I bought a Windows 10 notebook and need Linux on it (my first linux experience).
The notebook only have a 32gb ssd, I use a linux live with Ubuntu 16.04 and did not boot after successfull installation (I choose to format everything). I use boot-repair and still not booting (http://paste2.org/hJ9XGkJy), already put the ssd on priority of booting. I tried to install grub with mount but show errors like failed to get canonical path of 'aufs'. Please some help, I already read a ton of other pages and lost a day with this (trying the same method over and over).

Best Answer

Your computer uses an NVMe disk, which appears in Ubuntu via the /dev/mmcblk0 device. Most disks in Ubuntu appear via devices called /dev/sda, /dev/sdb, and so on. It looks like Boot Repair might not be quite handling that correctly. At the very least, it's not showing the partition table on your /dev/mmcblk0 device. Although the repair looks like it probably did what it should have done, there are also some errors reported (like on line 676 and 679), so I'm not 100% sure that it's completed correctly. I recommend you contact the Boot Repair developers about this; NVMe disks with filenames of the form /dev/mmcblk* are becoming more common, and Boot Repair should be able to handle them correctly.
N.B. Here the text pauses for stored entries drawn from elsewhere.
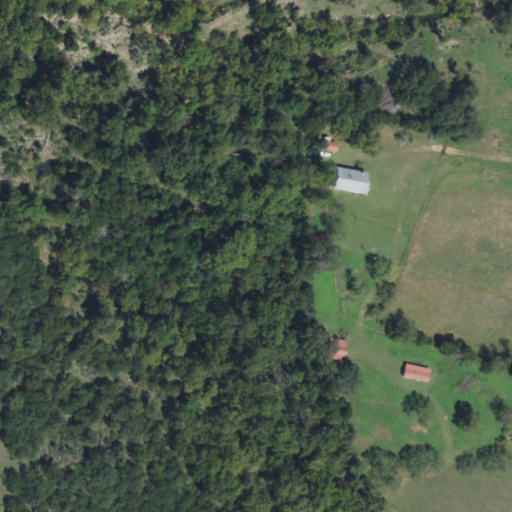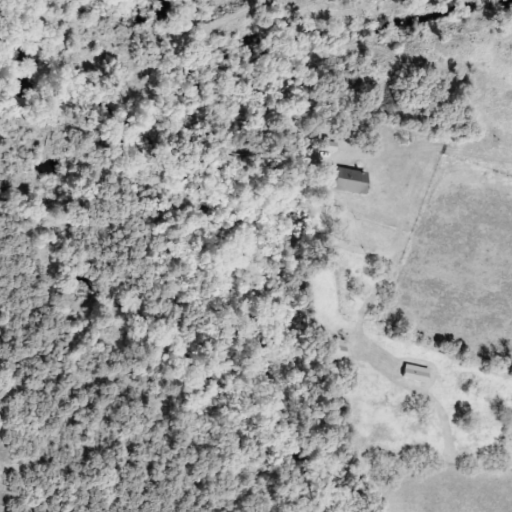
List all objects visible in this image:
building: (352, 181)
building: (420, 373)
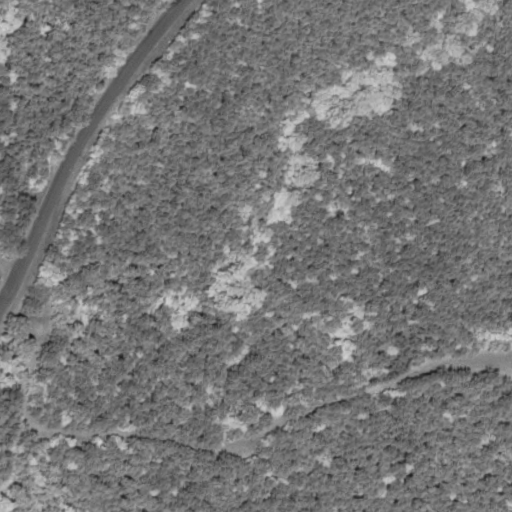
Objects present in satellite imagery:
road: (43, 149)
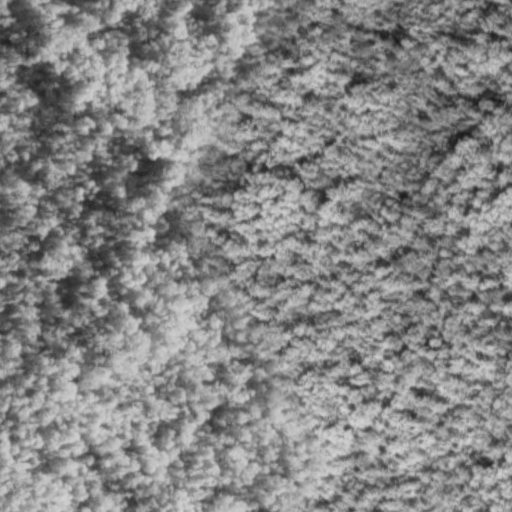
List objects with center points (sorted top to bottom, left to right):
quarry: (14, 236)
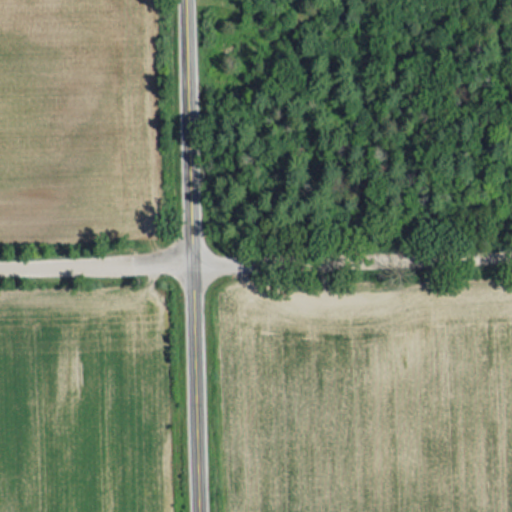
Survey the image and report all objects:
road: (191, 256)
road: (256, 257)
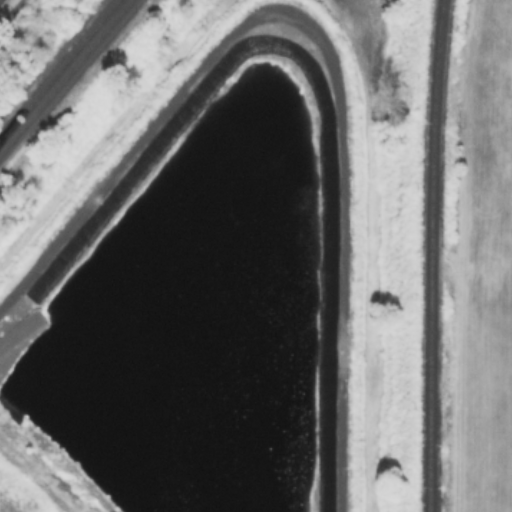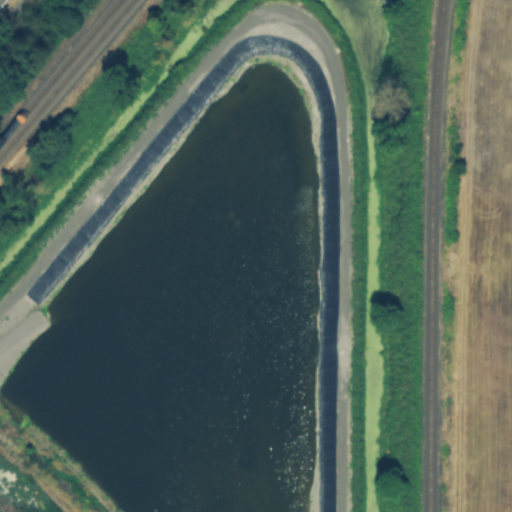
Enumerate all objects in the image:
road: (10, 12)
railway: (58, 69)
railway: (64, 76)
railway: (429, 255)
road: (462, 255)
park: (493, 266)
wastewater plant: (195, 292)
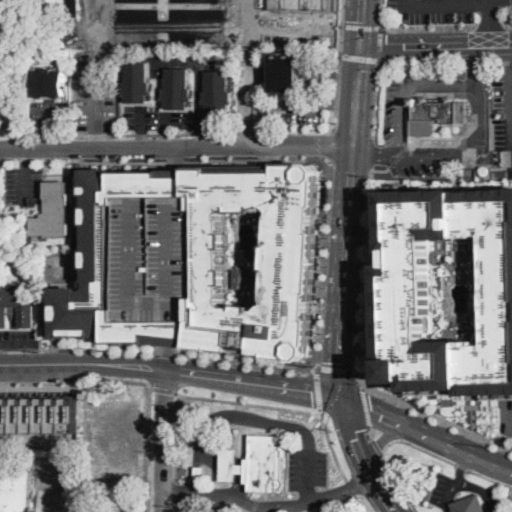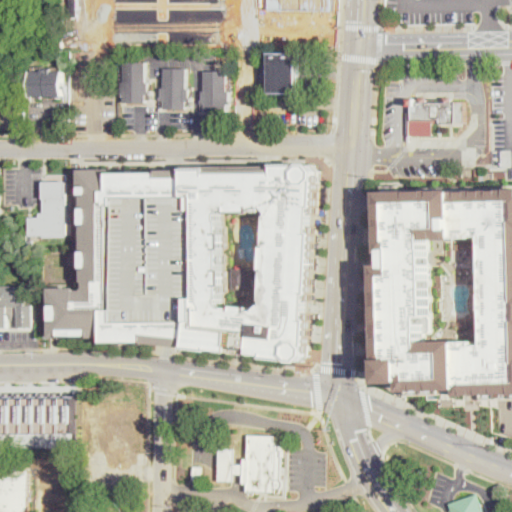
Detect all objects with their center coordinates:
road: (456, 2)
building: (302, 5)
building: (15, 8)
parking lot: (441, 10)
road: (341, 12)
road: (381, 13)
parking lot: (164, 20)
road: (490, 21)
road: (297, 22)
road: (362, 22)
road: (360, 25)
road: (489, 26)
road: (508, 26)
road: (152, 27)
road: (428, 27)
building: (9, 31)
road: (304, 37)
road: (381, 44)
road: (435, 44)
traffic signals: (360, 45)
road: (176, 59)
road: (359, 59)
road: (422, 60)
road: (475, 60)
road: (494, 60)
road: (507, 60)
parking lot: (185, 63)
building: (288, 70)
building: (288, 71)
road: (248, 72)
building: (1, 76)
road: (338, 79)
building: (49, 80)
building: (137, 81)
building: (137, 82)
building: (48, 83)
building: (178, 87)
building: (177, 89)
road: (511, 89)
building: (218, 90)
parking lot: (96, 91)
building: (218, 92)
road: (199, 95)
road: (377, 100)
road: (440, 102)
building: (403, 104)
parking lot: (11, 106)
road: (294, 106)
road: (340, 106)
road: (12, 107)
parking lot: (293, 111)
parking lot: (502, 115)
parking lot: (49, 116)
road: (49, 117)
road: (141, 118)
parking lot: (166, 119)
road: (166, 122)
road: (265, 125)
road: (115, 133)
road: (511, 136)
road: (13, 137)
road: (94, 138)
road: (141, 138)
road: (49, 139)
road: (166, 139)
road: (199, 139)
road: (176, 146)
road: (331, 147)
road: (464, 149)
road: (373, 152)
road: (26, 156)
road: (179, 159)
road: (179, 185)
parking lot: (24, 186)
road: (26, 186)
building: (53, 211)
building: (54, 213)
road: (348, 221)
building: (1, 241)
building: (31, 242)
parking lot: (160, 260)
building: (160, 260)
building: (198, 260)
building: (202, 261)
road: (326, 265)
road: (84, 267)
road: (368, 269)
building: (244, 280)
building: (448, 288)
building: (448, 289)
building: (16, 306)
building: (16, 307)
street lamp: (323, 310)
road: (168, 334)
parking lot: (19, 337)
road: (18, 344)
road: (90, 346)
road: (30, 353)
road: (167, 358)
road: (248, 360)
traffic signals: (339, 362)
road: (83, 363)
road: (337, 369)
road: (360, 380)
road: (78, 382)
road: (252, 383)
road: (318, 388)
road: (163, 390)
traffic signals: (312, 393)
road: (284, 407)
road: (366, 407)
traffic signals: (372, 410)
road: (319, 411)
building: (38, 412)
road: (346, 414)
road: (388, 416)
road: (436, 416)
parking lot: (505, 416)
road: (345, 417)
road: (507, 418)
road: (256, 419)
road: (150, 426)
traffic signals: (353, 432)
road: (372, 433)
road: (394, 435)
road: (175, 436)
road: (164, 440)
road: (386, 445)
road: (378, 447)
road: (361, 450)
road: (474, 454)
building: (258, 462)
road: (229, 463)
building: (265, 464)
building: (230, 465)
road: (460, 466)
parking lot: (307, 467)
building: (199, 472)
road: (487, 477)
road: (458, 482)
road: (352, 487)
road: (150, 488)
parking lot: (442, 489)
building: (15, 490)
road: (383, 490)
road: (483, 490)
building: (15, 491)
road: (176, 492)
road: (218, 492)
road: (324, 495)
parking lot: (497, 501)
road: (360, 503)
building: (469, 504)
building: (470, 504)
road: (177, 508)
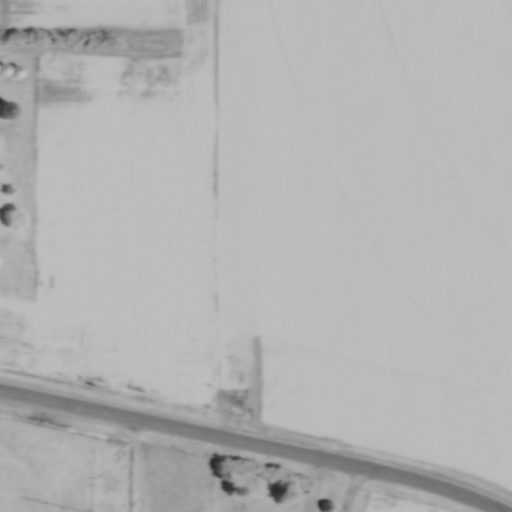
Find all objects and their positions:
road: (249, 445)
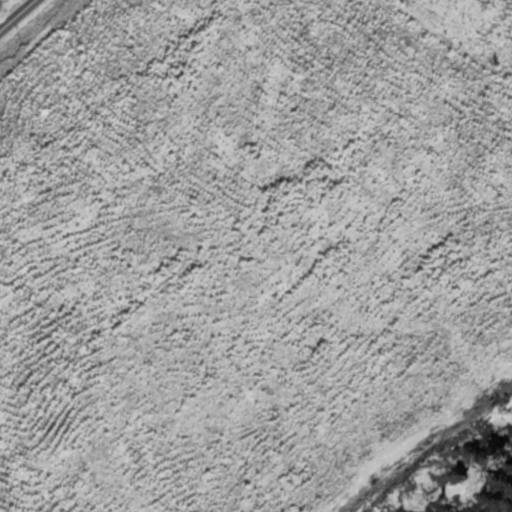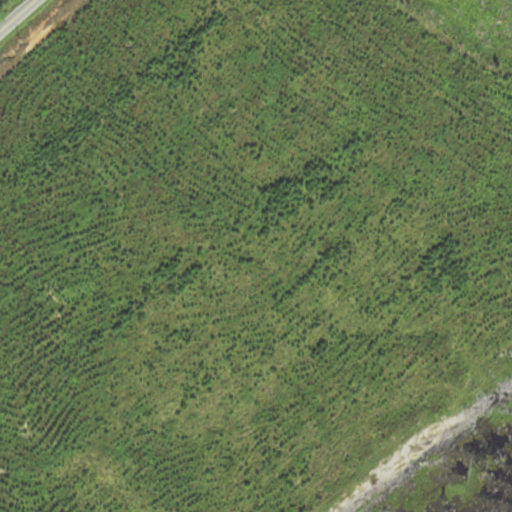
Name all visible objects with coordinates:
road: (17, 15)
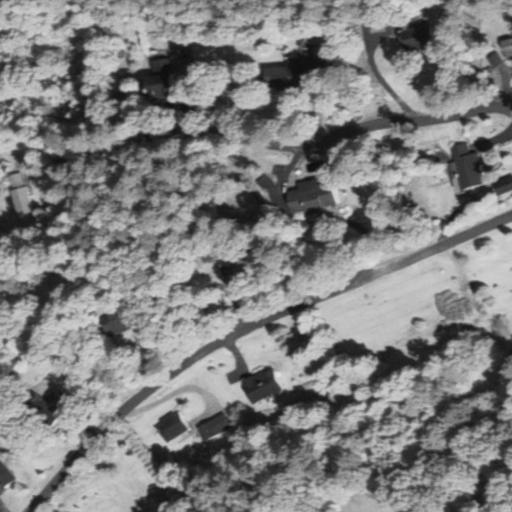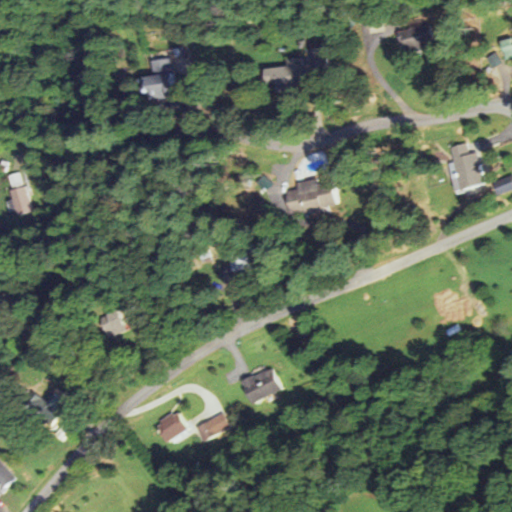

That said, if these issues aren't critical (and they may not be), it's possible that your firmware is one of the still-too-common broken EFIs that forget or ignore their built-in boot managers' NVRAM-based boot entries. I say this because the first efibootmgr output, on lines 254-264, shows a BootOrder variable that does not include the ubuntu entry. The same is true of the second efibootmgr output, on lines 624-634. The third instance, on lines 656-666, shows the result of the repair and shows the ubuntu entry as being active and the default option in the BootOrder. The thing is that the BootOrder variable should have been correct from the start; the fact that it wasn't correct, but that an ubuntu entry was present, implies that the BootOrder variable was altered after the OS was installed. The usual cause of this problem is a defective firmware.

If I'm right, you may need to either return the computer for a refund (if it's new enough for this) or use an ugly, hackish workaround, as described in my answer to this question. The Boot Repair utility can also do this semi-automatically; you need to set the option to back up and rename boot loaders on the "advanced" menu, then re-repair the installation.